A Word on Allies
At each location you travel to in Fantasy Quest, whether it’s the balmy pastures of the Green Meadows, or even the dangerous reaches of the Misty Fens, you will be faced with various trials. Should you manage to overcome these challenges the rewards can be great. For example, if you manage to find your way through the twisting passages of the labyrinthine Cave at the heart of Spire Tor, you might find yourself celebrating with the locals and perhaps even joining the Order of the Wild Eagle.
The people you meet in the game will have a dramatic impact on how you choose to develop your hero. There are many Strangers throughout the land, who will each have their own agenda, and you will need to Influence them to come around to your way of thinking.
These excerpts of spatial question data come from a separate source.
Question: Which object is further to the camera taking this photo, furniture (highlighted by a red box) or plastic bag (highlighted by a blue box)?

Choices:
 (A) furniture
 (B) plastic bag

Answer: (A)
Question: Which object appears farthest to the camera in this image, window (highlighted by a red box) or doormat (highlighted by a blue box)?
Some of them may be so opposed to your negotiations that you will end up having to Fight them. If you defeat them with Martial prowess you will still be remunerated, but if your parley is resolved through non-violent and democratic means, Strangers will point you in the direction of a valuable Ally who can help you in your journey.
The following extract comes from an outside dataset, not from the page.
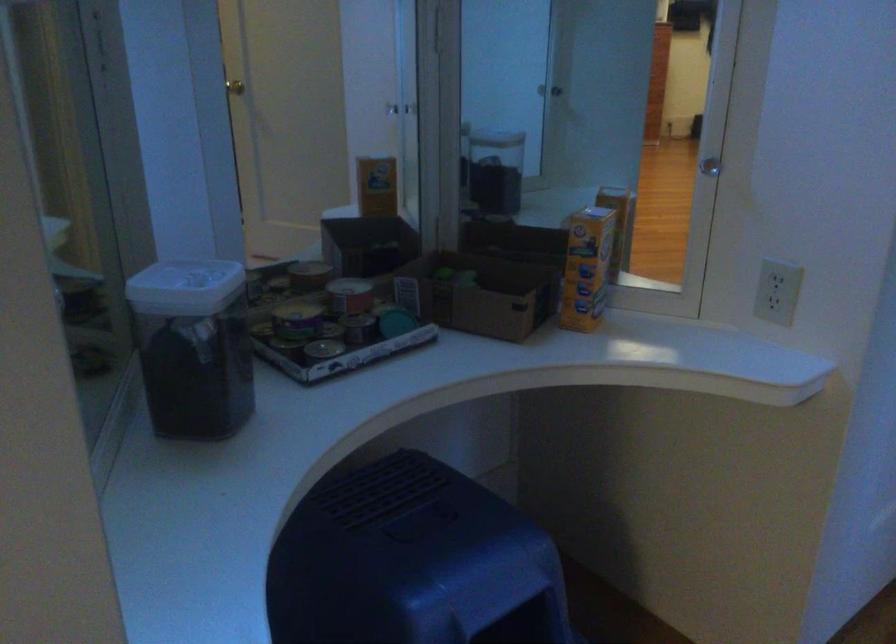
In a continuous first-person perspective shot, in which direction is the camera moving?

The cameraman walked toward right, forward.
From a game-play perspective, as the player you will be able to gauge the value of your method of interaction with the Stranger. If you defeat the Stranger by Fighting with them – and sometimes that might be your only choice - you will only be able to claim their Gold value as a reward. And although Gold is incredibly useful, even essential, to building your hero’s Skills, the alternative incentive of discovering a new Ally is almost always preferable. Since Strangers are ostensibly passive you might decide not to interact with them at all, especially if you are in a hurry to get somewhere else fast. If you do manage to successfully Influence a Stranger into helping with your own quest, you discard the Stranger card from play and draw the top card into your hand from the ’Ally’ deck. This represents the information that the Stranger has given you as to that Ally’s whereabouts. It might be a friend or relative of the Stranger, or even the Stranger himself in another guise.
Every Ally card will have a location which is their home. You will need to travel to this location to petition the Ally to join you. By playing a REWARD Action in your Ally’s home location you can put that Ally card into play and benefit from their help.
In the case of the dashing Corsair below (you will note that he currently lives in, or at least likes to hang around, the Lush Jungle) he will provide a permanent bonus to your SNEAK. If you’re playing a Shadow Class Hero, continuing SNEAK bonuses are essential to your advancement in the game. And if you are any other Class the Corsair will still be able to lend his Sneaky abilities to you to help you avoid Enemies or explore Places. He also has the unique and rather powerful one-off ability to automatically defeat any single Place you visit. Some Places have very difficult barriers to entry and automatically overcoming any single one of them could prove exceptionally useful.
Once Allies are in play, if you’re not careful sometimes bad things can happen to them. For this reason, if the Ally sports a valuable Keyword that ties into your Saga (more on Sagas in the future) you might actually find you want to hold the card back safely in your hand, where it has less chance – but not no chance – of being affected by events happening in the world. This way you get to save it for a rainy day, or indeed the day that you storm the world with your incredible Saga and win the game!
Finally, if all else fails, you may just decide that the Corsair simply doesn’t fit in with your company. Maybe your hero is a hoity-toity type and doesn’t like the cut of his jib? Perhaps you don’t have the Influence to be able to take on any more Allies at this time? Whatever the reason might be that you decide not to take the Ally onwards with you on your epic Saga, when you play their card as a Reward at their Home you may instead choose to discard the Ally card and immediately cash it in for its Gold value instead. A very mercenary practice yes, but one that might just save your bacon, or net you that next precious Skill upgrade.
Design Note: originally I had planned for each encounter deck to have its own thematic reward (by all accounts much like the design of Word of Warcraft: The Adventure Game, which I haven’t yet played), so for instance if you overcame the Cave you would receive the Dragon who lived there as your Ally. This would drastically cut down on the number of cards required for Fantasy Quest, which would be a bonus. But I eventually decided that it was too limiting in terms of the stories that could develop, and would also make the game far more predictable and staid. So now when you beat a challenge you will have an idea of what reward ‘type’ it will present to you (further narrowed down by the number of cards already played or in play), but that actual reward will still remain a mystery. Coupled with the various options for claiming the reward I believe this delivers a much more interesting, varied and dynamic game experience.